The Egyptian great-pyramids are built of large blocks of limestone piled in an orderly way on a cut-level limestone surface. In map view the pyramids are perfectly square with two sides exactly north-south and two east-west.

Many have pondered the question: How was it possible for the pyramids to be so well oriented? The ancient Egyptians I suspect would have been amazed to know this for the technique of exactly laying out a north-south line on a level surface is easily done with a vertical stick, which casts a shadow on a cloudless day (common in the desert), a piece of chalk, and string. Once a north-south line is drawn, this can be carried forward (or backward) by two workers using three vertical sticks that can be moved. Exact right angle corners of a square can be laid out with a loop of rope that has knots marking out three lengths of it in the well known ratios (3:4:5), and stretching this into a triangle holding the knots (and this was certainly common knowledge to the ancients, as it is to any present-day construction worker).

For your essay (to be handed in at our next class meeting Wednesday May 12):

1) Describe, with a diagram to which you make reference, how we were able to draw an exact north-south line on a level surface using the shadow of a gnomon, a length of rope, and chalk.

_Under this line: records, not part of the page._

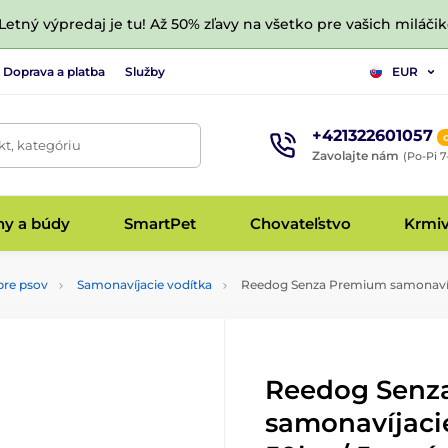
 Letný výpredaj je tu! Až 50% zľavy na všetko pre vašich miláčik
Doprava a platba
Služby
EUR
+421322601057
t, kategóriu
Zavolajte nám
(Po-Pi 7
hy a búdy
SmartPet
Chovateľstvo
Krmi
pre psov
Samonavíjacie vodítka
Reedog Senza Premium samonavíjac
Reedog Senz
samonavíjaci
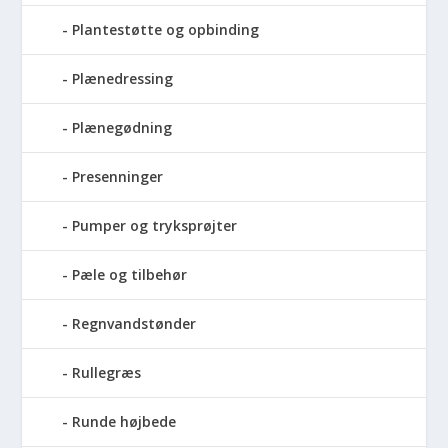
Plantestøtte og opbinding
Plænedressing
Plænegødning
Presenninger
Pumper og tryksprøjter
Pæle og tilbehør
Regnvandstønder
Rullegræs
Runde højbede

2) Describe, with a diagram to which you make reference, how a surveyed straight line can be continued in the same direction indefinitely using two workers and three movable vertical sticks.

3) Describe how to know when it is local noon.

During the morning I marked positions of the end of the shadow that a vertical stick cast at several times (see below). I added the last point in the afternoon when we arrived and used this as a radius length from the gnomon to draw a circle that intersected the path of the morning shadow curve. We then bisected the distance between the last afternoon point and the drawn circle's intersection point of the path of the morning shadow curve. That construction gave us a true North and South line. (Note: It would be better to draw the circle using the first point in the morning and then simply wait until in the afternoon the gnomon-shadow end meets the drawn circle. Mark that as the second point and then bisect the true E-W line that joins between the first and second points.)